DoAndIfThenElse language extension

Posted on January 13, 2014 by Kwang Yul Seo

Have you ever encountered “Unexpected semi-colons in conditional” errors while building your project with Cabal and wondered why? This blog post explains about this puzzling error.

Here is a simple program which prints the given command line arguments.

import System.Environment
main = do
    args <- getArgs
    if length args < 1 then
        putStrLn "Usage: DoAndIfThenElse [args]"
        putStrLn $ concat args

You can build this Haskell program with ghc –make:

ghc --make DoAndIfThenElse.hs
[1 of 1] Compiling Main             ( DoAndIfThenElse.hs, DoAndIfThenElse.o )
Linking DoAndIfThenElse ...

Okay. Then let’s create a Cabal build script and build this program with Cabal.

name:            DoAndIfThenElse
version:         0.0.1
cabal-version:   >= 1.8
build-type:      Simple
executable DoAndIfThenElse
  hs-source-dirs:    src
  main-is:           DoAndIfThenElse.hs
  build-depends:     base

The source code is exactly the same, but now GHC suddenly complains about the unexpected semi-colons we never inserted anyway.

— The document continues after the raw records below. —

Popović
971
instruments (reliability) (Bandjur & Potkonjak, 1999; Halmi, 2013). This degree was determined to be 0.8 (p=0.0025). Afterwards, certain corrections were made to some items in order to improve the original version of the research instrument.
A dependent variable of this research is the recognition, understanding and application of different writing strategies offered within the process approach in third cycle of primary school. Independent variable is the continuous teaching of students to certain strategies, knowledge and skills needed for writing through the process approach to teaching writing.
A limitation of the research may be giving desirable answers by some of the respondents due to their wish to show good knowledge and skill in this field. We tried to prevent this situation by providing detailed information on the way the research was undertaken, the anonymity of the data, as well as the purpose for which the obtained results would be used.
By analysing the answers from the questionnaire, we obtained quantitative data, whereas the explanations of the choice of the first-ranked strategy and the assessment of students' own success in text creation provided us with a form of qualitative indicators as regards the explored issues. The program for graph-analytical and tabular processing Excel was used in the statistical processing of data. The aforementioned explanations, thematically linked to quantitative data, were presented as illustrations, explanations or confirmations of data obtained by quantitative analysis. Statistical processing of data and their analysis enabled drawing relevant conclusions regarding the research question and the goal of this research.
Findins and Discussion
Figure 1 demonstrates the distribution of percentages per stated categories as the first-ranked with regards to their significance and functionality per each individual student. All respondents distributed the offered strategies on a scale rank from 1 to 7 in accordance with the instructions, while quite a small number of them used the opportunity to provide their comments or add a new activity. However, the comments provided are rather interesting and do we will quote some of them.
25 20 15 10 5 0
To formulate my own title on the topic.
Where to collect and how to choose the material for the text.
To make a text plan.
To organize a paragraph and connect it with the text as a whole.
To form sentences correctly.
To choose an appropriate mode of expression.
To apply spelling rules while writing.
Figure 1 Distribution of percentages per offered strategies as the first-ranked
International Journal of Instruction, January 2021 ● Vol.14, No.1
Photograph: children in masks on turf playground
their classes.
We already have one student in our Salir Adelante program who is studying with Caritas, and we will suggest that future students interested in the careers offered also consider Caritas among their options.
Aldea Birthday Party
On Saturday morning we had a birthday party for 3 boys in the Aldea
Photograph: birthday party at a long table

    Unexpected semi-colons in conditional:
        if length args < 1 then putStrLn
                                  "Usage: DoAndIfThenElse [args]"; else putStrLn $ concat args
    Perhaps you meant to use -XDoAndIfThenElse?

You can fix this problem by adding DoAndIfThenElse language pragma at the beginning:

{-# LANGUAGE DoAndIfThenElse #-}

Or you can fix it by changing the indentation of then and else of if expression.

if length args < 1
    then putStrLn "Usage: DoAndIfThenElse [args]"
    else putStrLn $ concat args

So the problem is on the indentation. You have to keep then and else at deeper indentation levels than the if block they belong.

ghc –make is okay because GHC automatically turns on the syntax extension DoAndIfThenElse. However, Cabal is more picky, so you have to turn it on manually either at the top of your code files, or in your Cabal files.

There is also a StackOverflow question on this issue, Unexpected semi-colons in conditional.